▶ **What you need to do**: From the quotations on education below, reproduce word for word the passage that begins at "Education can improve" and stops after "placed the universe.-WAYLAND.".

Of all the men we meet with, nine parts out of ten are what they are, good or evil, useful or not, by their education.-LOCKE.

Education is to inspire the love of truth, as the supreme good, and to clarify the vision of the intellect to discern it.--H. MANN.

Education is the one living fountain which must water every part of the social garden, or its beauty withers, and fades away.-E. EVERETT. II. Scope of Education.

The object of education is not external show and splendor, but inward development.-SENECA. A good education consists in giving to the body and the soul all the perfection of which they are susceptible.-PLATO.

Education can improve nature, but not completely change it.-ARISTOTLE.

The object of the science of education is to render the mind the fittest possible instrument for discovering, applying, or obeying the laws under which God has placed the universe.-WAYLAND.

The first principle of human culture, the foundation-stone of all but false, imaginary culture, is, that men must, before every other thing, be trained to do somewhat. Thus, and thus only, the living force of a new man can be awakened, enkindled, and purified into victorious clearness.-CARLYLE.

The object of education ought to be to develop in the individual all the perfection of which he is capable.-KANT.

I call that education which embraces the culture of the whole man, with all his faculties-subjecting his senses, his understanding, and his passions to reason and to conscience. FELLENBERG. I call a complete and generous education that which fits a man to perform justly, skillfully, magnanimously, all the offices, both private and public, of peace and war.-MILTON.

▶ **Supplied records**:
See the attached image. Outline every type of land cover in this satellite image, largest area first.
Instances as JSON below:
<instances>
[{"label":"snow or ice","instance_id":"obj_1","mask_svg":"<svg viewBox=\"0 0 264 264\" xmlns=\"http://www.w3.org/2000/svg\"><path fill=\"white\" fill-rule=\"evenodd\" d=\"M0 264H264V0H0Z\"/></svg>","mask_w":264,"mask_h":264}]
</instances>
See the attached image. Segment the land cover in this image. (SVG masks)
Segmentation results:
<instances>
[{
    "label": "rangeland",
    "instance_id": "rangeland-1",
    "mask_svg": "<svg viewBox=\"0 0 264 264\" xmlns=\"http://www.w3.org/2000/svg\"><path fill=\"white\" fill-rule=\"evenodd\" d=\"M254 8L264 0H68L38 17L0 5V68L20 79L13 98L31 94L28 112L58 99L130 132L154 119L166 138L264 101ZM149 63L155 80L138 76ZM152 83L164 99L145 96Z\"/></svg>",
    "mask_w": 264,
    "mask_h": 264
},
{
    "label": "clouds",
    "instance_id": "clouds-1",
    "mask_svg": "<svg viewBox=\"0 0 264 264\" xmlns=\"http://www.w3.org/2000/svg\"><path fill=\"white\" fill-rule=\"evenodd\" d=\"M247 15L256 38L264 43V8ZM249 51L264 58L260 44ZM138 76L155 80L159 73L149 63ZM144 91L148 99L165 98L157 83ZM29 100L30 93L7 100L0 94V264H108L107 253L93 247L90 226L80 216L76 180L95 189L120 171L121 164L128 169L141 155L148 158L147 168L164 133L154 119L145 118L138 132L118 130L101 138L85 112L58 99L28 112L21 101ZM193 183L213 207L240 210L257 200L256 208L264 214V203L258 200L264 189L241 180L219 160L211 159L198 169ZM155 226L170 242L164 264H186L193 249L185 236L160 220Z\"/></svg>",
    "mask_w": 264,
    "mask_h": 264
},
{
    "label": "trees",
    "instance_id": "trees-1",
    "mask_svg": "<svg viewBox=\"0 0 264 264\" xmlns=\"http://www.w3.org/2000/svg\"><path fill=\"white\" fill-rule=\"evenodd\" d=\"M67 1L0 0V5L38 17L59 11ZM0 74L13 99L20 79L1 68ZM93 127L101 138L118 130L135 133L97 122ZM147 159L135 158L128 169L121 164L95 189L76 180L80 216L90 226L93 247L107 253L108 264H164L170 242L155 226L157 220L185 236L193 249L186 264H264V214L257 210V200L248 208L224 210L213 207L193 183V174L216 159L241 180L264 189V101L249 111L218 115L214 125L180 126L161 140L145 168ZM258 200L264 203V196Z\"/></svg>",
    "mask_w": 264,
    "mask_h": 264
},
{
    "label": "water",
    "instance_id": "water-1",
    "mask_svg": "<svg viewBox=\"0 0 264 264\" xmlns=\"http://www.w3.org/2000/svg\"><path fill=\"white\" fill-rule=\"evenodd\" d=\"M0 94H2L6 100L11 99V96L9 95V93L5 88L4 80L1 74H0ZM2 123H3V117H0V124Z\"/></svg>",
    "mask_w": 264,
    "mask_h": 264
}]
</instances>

▶ **Final answer**:
Education can improve nature, but not completely change it.-ARISTOTLE.

The object of the science of education is to render the mind the fittest possible instrument for discovering, applying, or obeying the laws under which God has placed the universe.-WAYLAND.